Sandy Pritchard-Gordon

Sandy Pritchard-Gordon
Theatre Blog

Wednesday, 13 November 2013

Jeeves & Wooster A Perfect Nonsense at The Duke of Yorks Theatre

There have been, amongst others, Morecambe and Wise, Matthau and Lemmon, Ant and Dec and now there is Macfadyen and Mangan.  I have always been aware from watching the TV series Green Wing and Episodes that Stephen Mangan is a great comic actor but Macfadyen?  He is a superb actor but not so well known for comedic roles.  After his stint as Jeeves and, many other roles in this wonderfully funny play, Jeeves & Wooster in Perfect Nonsense, we can see that he is more than a match for his sidekick and, it turns out, great friend Mangan. They trained at RADA together and obviously get on tremendously well, such is their rapport as gentleman and butler in this adaptation by the Goodale Brothers of The Code of the Woosters by P.G. Wodehouse.

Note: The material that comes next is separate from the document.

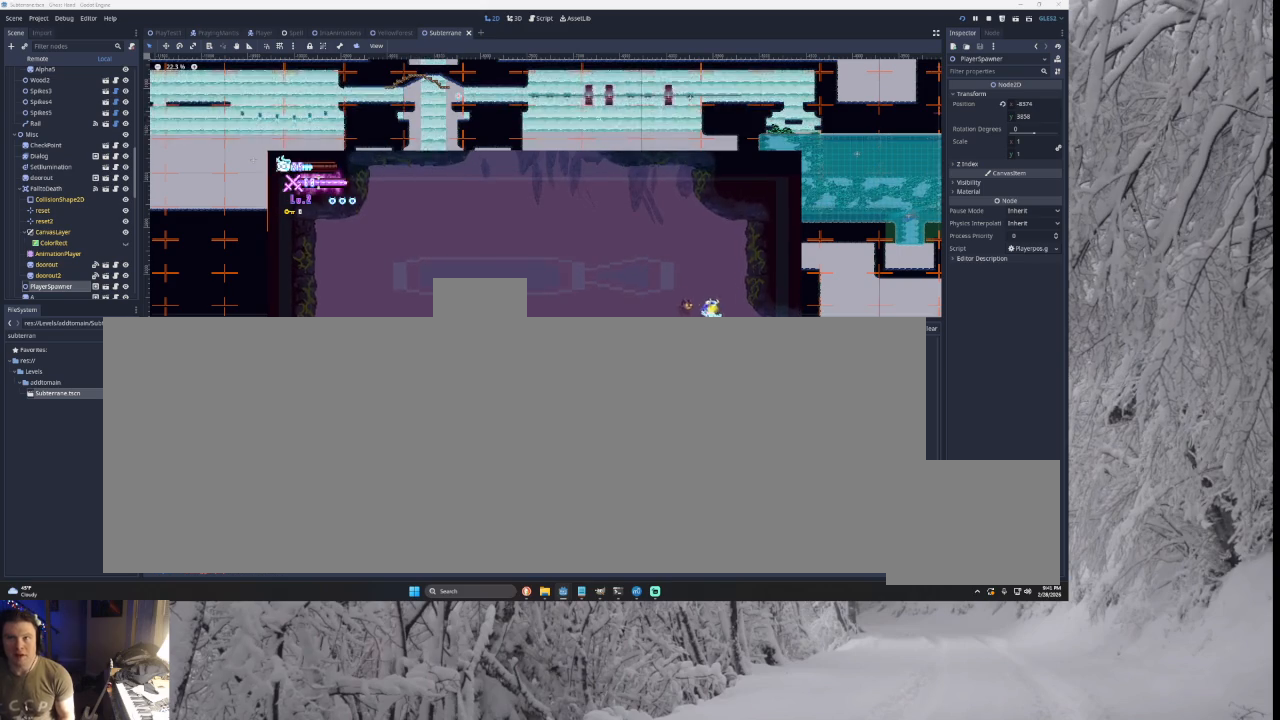
{"buttons": ["TRIANGLE"], "left_stick": "left", "right_stick": "center", "events": [[200, "TRIANGLE", "up"], [233, "left_stick", "center"], [267, "TRIANGLE", "down"], [333, "left_stick", "left"]]}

Directed by the excellent comic director, Sean Foley of The Ladykillers fame, Jeeves and Wooster at The Duke of Yorks is a delight.  Mangan is a natural at confiding his first person narrative with the audience, allowing them, in effect to become a part of the proceedings.  The pretext of Perfect Nonsense is that Wooster is presenting a play about his recent experiences at Totleigh Towers, where he tried to steal an antique silver cow-creamer at the behest of his Aunt Dahlia.  Realising that he actually can’t play all the relevant characters himself, he calls upon Jeeves and Aunt Dahlia’s butler Seppings (Mark Hadfield) to play themselves and many other various characters.  Much to Wooster’s astonishment, his butler is also a dab hand at inventive and elaborate set designs in order to make his play more realistic.  Hilarity ensues, especially when Macfadyen simultaneously plays both a man and a woman with adroitness and perfect timing.

When Jeeves can’t manage to portray a character because he has to be on stage as someone else, Seppings, the third side to the triangle, steps in.  Especially funny is this somewhat vertically challenged actor’s turn as the seven foot tall, Roderick Spode.  The running visual gag of him standing on a chair or stool wearing an eight foot leather coat is sublime.  The fact that he becomes all his characters without losing his original grumpy expression and unwillingness to participate only adds to the laughter.

I can’t imagine a better threesome playing these roles.  Mangan’s facial expressions are wondrous and compliment Macfadyen’s dour Jeeves to perfection.  He wins the audience over immediately and elicits their support by grinning manically whenever he suffers a moment of embarrassment.  These moments tend to be quite frequent, such is his inadequacy at story telling, but we’re always on his side no matter how ludicrous he becomes.  His playing with a rubber duck in a bubble bath centre stage endears us to him even more.  An idiot he may be, but a lovable one at that.

Meanwhile Matthew Macfadyen is the perfect English gentleman’s butler.  Laconic, unflappable and supremely confident, he manages to sort out every problem that arises.  Thus his turns at all the other characters, especially Bertie’s ghastly former fiancée Madeline Bassett, are even more incongruous and joyful.

The pinching of the Globe’s idea of finishing a production with a dance is an inspired choice.  Who would guess that Jeeves, Wooster and Seppings could do a more than passable Charleston, choreographed by Carrie-Anne Ingrouille? Part farce, part tour de force, part homage to Wodehouse, Perfect Nonsense is Perfect Entertainment.